VMworld 2012: INF-VSP1196: What’s New with vCloud Director Networking
Session abstract
One of the most complex components of a vCloud Director implementation arises from the complexity that comes from flexible networking. Networking in vCloud Director is not a solution by itself. It needs to be looked at as a platform on top of which complex networking solutions can be built. The networking framework consists of many layers and components that need to be put together properly in order to provide a functional and secure networking solution.
This session will go into details on the different networking layers, and how they are consumed in vCloud Director when building solutions. The session will also touch on how to scale virtual machines networking across the whole datacenter using VXLAN, in order to provide for scalable Virtual Data Centers.
The session
In this technical session, Kamau Wanguhu talked about the new changes with vCloud Director Networking. The session started with a quick refresh about what vCD is and how it works.
Most of the presentation was about the vShield Manager and mostly Edge and finally the new thing in networking: VXLAN. vShield now is bundled in two ways: Security and Advanced and comes in 2 version being a Standard or Enterprise version.
Some cool features about the Edge virtual firewall
- The appliance is now virtual hardware 7
- Can be configured with 10 interfaces
- Can act as a DNS relay
- External address space can be increased on the fly
- A new ability to sub-allocate IP address to an Organization Virtual Datacenter
Edge can now provide a DHCP service on internal networks
- Multiple DHCP pools per edge device.
- Single pool per interface.
- Currently there are no options for advanced features such as lease times but they are working on these.
NAT
- Rules can be applied to an interface.
- Rules can be arranged via drag and drop.
- Rules are read from top down. Be aware of the order!
- Source NAT (SNAT) and Destination NAT (DNAT) supports: TCP, UDP, TCP and UDP, ICMP or ANY.
Firewall
- 5 tuple firewall.
- Rules can be arranged via drag and drop.
- Support for TCP, UDP, TCP and UDP.
VPN
- Support for IPsec or SSL site to site configuration
- Not for remote access.
- Compatible with many software and hardware VPN
As mentioned before there was about 20 minutes talk about VXLAN. There was a nice overview and how it works.
- New type of network pool.
- VXLAN is a layer two overlay on a layer three network.

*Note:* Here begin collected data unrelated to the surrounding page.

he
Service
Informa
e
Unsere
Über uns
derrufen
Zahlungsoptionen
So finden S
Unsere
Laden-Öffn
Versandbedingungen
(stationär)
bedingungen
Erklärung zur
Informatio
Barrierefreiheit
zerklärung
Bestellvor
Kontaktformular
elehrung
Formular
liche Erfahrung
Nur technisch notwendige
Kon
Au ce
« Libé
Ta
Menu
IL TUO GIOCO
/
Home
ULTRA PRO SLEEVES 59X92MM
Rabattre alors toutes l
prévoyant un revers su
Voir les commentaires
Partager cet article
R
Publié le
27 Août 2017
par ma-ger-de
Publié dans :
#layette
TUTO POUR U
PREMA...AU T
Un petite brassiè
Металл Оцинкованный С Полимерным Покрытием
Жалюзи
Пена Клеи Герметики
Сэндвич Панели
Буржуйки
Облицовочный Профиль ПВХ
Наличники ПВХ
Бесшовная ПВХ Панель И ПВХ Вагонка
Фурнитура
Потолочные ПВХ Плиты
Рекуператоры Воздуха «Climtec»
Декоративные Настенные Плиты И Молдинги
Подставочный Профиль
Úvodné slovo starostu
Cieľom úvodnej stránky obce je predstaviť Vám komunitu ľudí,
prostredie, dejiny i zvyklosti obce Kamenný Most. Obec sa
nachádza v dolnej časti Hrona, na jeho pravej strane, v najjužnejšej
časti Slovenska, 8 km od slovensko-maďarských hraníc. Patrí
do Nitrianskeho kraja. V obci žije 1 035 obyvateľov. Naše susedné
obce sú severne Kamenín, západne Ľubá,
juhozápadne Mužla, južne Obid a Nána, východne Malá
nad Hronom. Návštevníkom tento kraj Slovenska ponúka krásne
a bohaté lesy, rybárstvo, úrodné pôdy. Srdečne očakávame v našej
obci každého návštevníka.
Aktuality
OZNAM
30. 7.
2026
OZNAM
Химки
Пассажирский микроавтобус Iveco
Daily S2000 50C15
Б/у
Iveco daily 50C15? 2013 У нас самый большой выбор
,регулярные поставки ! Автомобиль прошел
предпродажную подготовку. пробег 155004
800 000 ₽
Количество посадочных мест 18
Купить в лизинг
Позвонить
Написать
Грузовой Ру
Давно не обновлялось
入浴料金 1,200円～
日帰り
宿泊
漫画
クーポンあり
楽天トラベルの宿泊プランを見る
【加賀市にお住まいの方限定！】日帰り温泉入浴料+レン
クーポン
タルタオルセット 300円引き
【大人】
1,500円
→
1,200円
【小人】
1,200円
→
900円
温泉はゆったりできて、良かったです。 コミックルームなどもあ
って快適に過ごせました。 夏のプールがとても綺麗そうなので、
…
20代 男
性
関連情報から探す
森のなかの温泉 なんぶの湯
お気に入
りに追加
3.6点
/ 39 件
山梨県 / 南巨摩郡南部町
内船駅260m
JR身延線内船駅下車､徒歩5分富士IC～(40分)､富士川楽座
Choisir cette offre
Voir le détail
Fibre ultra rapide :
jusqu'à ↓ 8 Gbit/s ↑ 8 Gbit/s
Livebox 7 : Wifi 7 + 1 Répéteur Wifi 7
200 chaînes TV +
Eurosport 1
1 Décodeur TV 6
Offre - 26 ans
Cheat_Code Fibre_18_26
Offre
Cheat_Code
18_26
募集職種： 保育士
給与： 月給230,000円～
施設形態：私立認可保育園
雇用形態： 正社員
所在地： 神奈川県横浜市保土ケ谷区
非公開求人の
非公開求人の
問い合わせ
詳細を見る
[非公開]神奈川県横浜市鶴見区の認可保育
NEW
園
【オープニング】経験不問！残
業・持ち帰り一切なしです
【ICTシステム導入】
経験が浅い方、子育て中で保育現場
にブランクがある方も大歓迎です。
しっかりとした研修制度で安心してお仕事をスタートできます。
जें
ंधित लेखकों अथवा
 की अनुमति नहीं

- Each overlay network is known as a VXLAN Segment.
- Traffic carried between VXLAN Tunnel Endpoints (short: VTEP).
- VM’s are not aware of VXLAN.
- VM to VM traffic is encapsulated in a VXLAN header.

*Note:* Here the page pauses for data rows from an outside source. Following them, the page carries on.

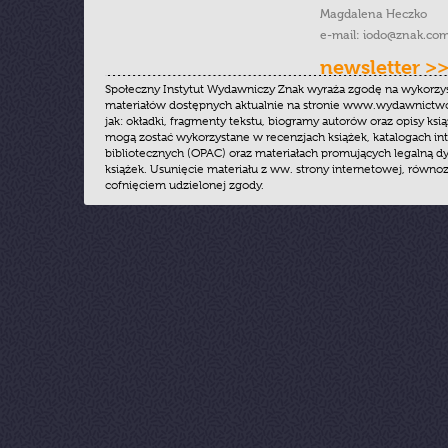
Magdalena Heczko
e-mail:
iodo@znak.com
newsletter >
Społeczny Instytut Wydawniczy Znak wyraża zgodę na wykorzy
materiałów dostępnych aktualnie na stronie www.wydawnictwoz
jak: okładki, fragmenty tekstu, biogramy autorów oraz opisy ksią
mogą zostać wykorzystane w recenzjach książek, katalogach i
bibliotecznych (OPAC) oraz materiałach promujących legalną dy
książek. Usunięcie materiału z ww. strony internetowej, równoz
cofnięciem udzielonej zgody.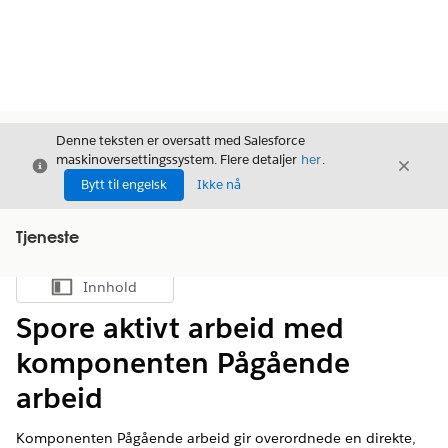
Denne teksten er oversatt med Salesforce
maskinoversettingssystem. Flere detaljer
her
.
Avslutt
Avslut
Avslutt
Bytt til engelsk
Ikke nå
Tjeneste
Innhold
Vis innholdsfortegnelse
Spore aktivt arbeid med
komponenten Pågående
arbeid
Komponenten Pågående arbeid gir overordnede en direkte,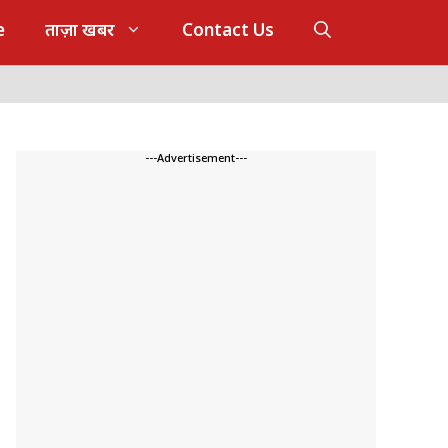
e
ताज़ा खबर
Contact Us
---Advertisement---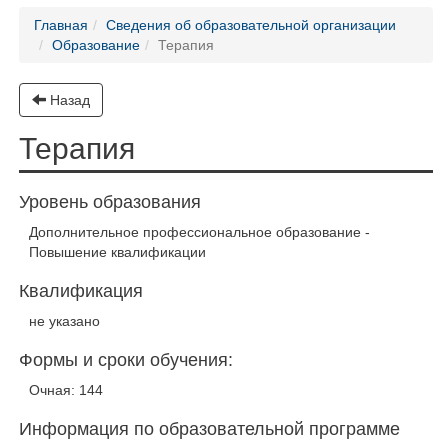
Главная
Сведения об образовательной организации
Образование
Терапия
Назад
Терапия
Уровень образования
Дополнительное профессиональное образование -
Повышение квалификации
Квалификация
не указано
Формы и сроки обучения:
Очная: 144
Информация по образовательной программе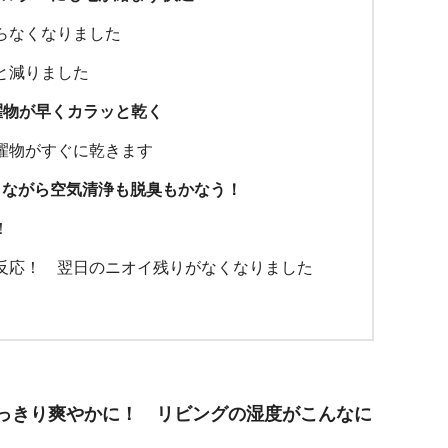
らなくなりました
と減りました
濯物が早くカラッと乾く
濯物がすぐに乾きます
しながら空気清浄も脱臭もかなう！
！
反応！ 翌日のニオイ残りがなくなりました
っきり爽やかに！ リビングの湿度がこんなに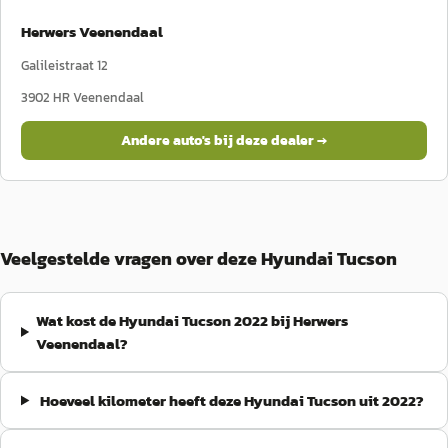
Herwers Veenendaal
Galileistraat 12
3902 HR
Veenendaal
Andere auto's bij deze dealer →
Veelgestelde vragen over deze Hyundai Tucson
Wat kost de Hyundai Tucson 2022 bij Herwers
Veenendaal?
Hoeveel kilometer heeft deze Hyundai Tucson uit 2022?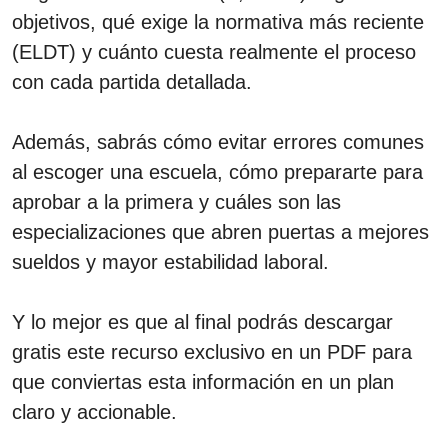
objetivos, qué exige la normativa más reciente
(ELDT) y cuánto cuesta realmente el proceso
con cada partida detallada.
Además, sabrás cómo evitar errores comunes
al escoger una escuela, cómo prepararte para
aprobar a la primera y cuáles son las
especializaciones que abren puertas a mejores
sueldos y mayor estabilidad laboral.
Y lo mejor es que al final podrás descargar
gratis este recurso exclusivo en un PDF para
que conviertas esta información en un plan
claro y accionable.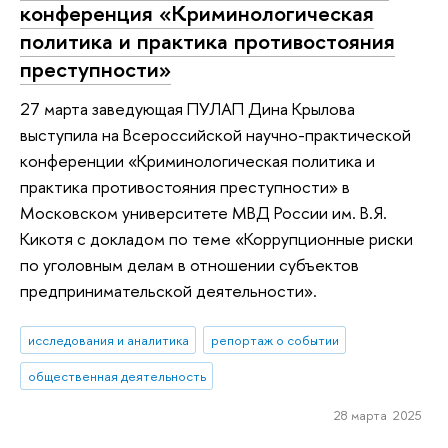
конференция «Криминологическая
политика и практика противостояния
преступности»
27 марта заведующая ПУЛАП Дина Крылова
выступила на Всероссийской научно-практической
конференции «Криминологическая политика и
практика противостояния преступности» в
Московском университете МВД России им. В.Я.
Кикотя с докладом по теме «Коррупционные риски
по уголовным делам в отношении субъектов
предпринимательской деятельности».
исследования и аналитика
репортаж о событии
общественная деятельность
28 марта 2025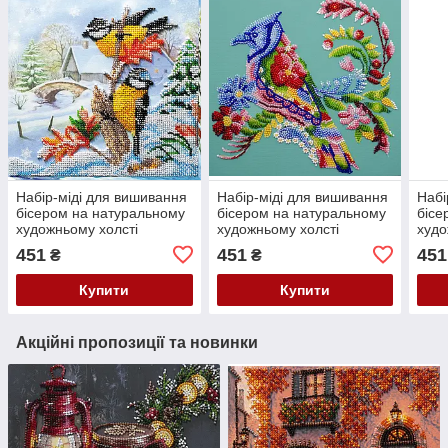
Набір-міді для вишивання
Набір-міді для вишивання
Набі
бісером на натуральному
бісером на натуральному
бісе
художньому холсті
художньому холсті
худо
"Пернаті гості" Абрис Арт
"Весняний птах" Абрис
"Ман
451
451
451
₴
₴
AMB-050
Арт AMB-093
AMB
Купити
Купити
Акційні пропозиції та новинки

- Multicast is used for VM broadcast.
If you want to use VXLAN there are 3 requirements:
- A distributed switch.
- Available vNIC and IP address per switch.
- Multicast addresses.
And the last detail is important: Multicast is required “end to end”. Another thing which is important: The MTU has to be set to 1600 everywhere or the VMkernel will drop the packages. The speaker labeled this as a disadvantage but it is how you look at it.

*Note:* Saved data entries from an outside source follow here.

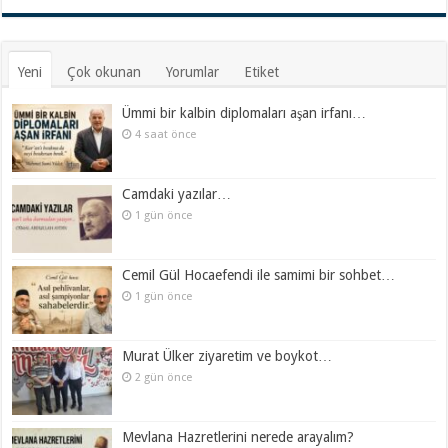
Yeni
Çok okunan
Yorumlar
Etiket
Ümmi bir kalbin diplomaları aşan irfanı…
4 saat önce
Camdaki yazılar…
1 gün önce
Cemil Gül Hocaefendi ile samimi bir sohbet…
1 gün önce
Murat Ülker ziyaretim ve boykot…
2 gün önce
Mevlana Hazretlerini nerede arayalım?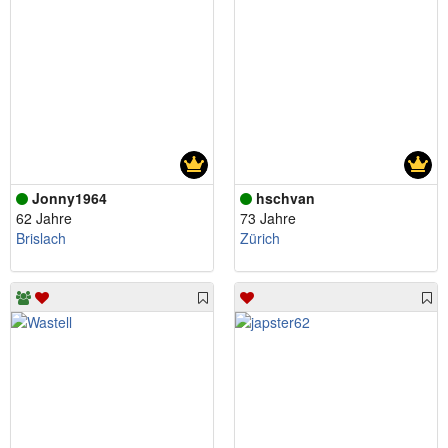
Jonny1964
hschvan
62 Jahre
73 Jahre
Brislach
Zürich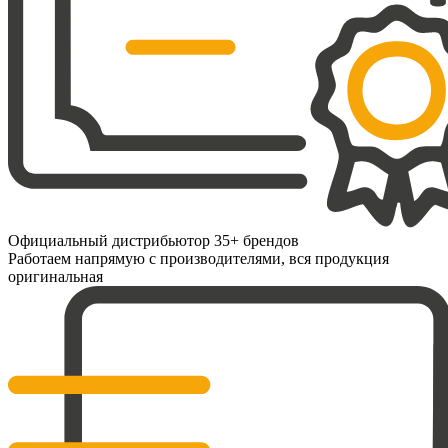
Официальный дистрибьютор 35+ брендов
Работаем напрямую с производителями, вся продукция
оригинальная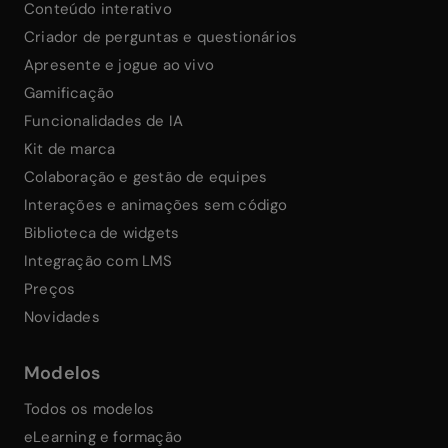
Conteúdo interativo
Criador de perguntas e questionários
Apresente e jogue ao vivo
Gamificação
Funcionalidades de IA
Kit de marca
Colaboração e gestão de equipes
Interações e animações sem código
Biblioteca de widgets
Integração com LMS
Preços
Novidades
Modelos
Todos os modelos
eLearning e formação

The session was a little bit rushed in the end but overall was great. The level of technical information was high tho and I am sure certain things might be a problem when people start with this.
This session received 1 question regarding why IPv6 wasn’t mentioned during the whole session and the reason is because vCD currently doesn’t support IPv6.
I made some pictures which I will add later on :-).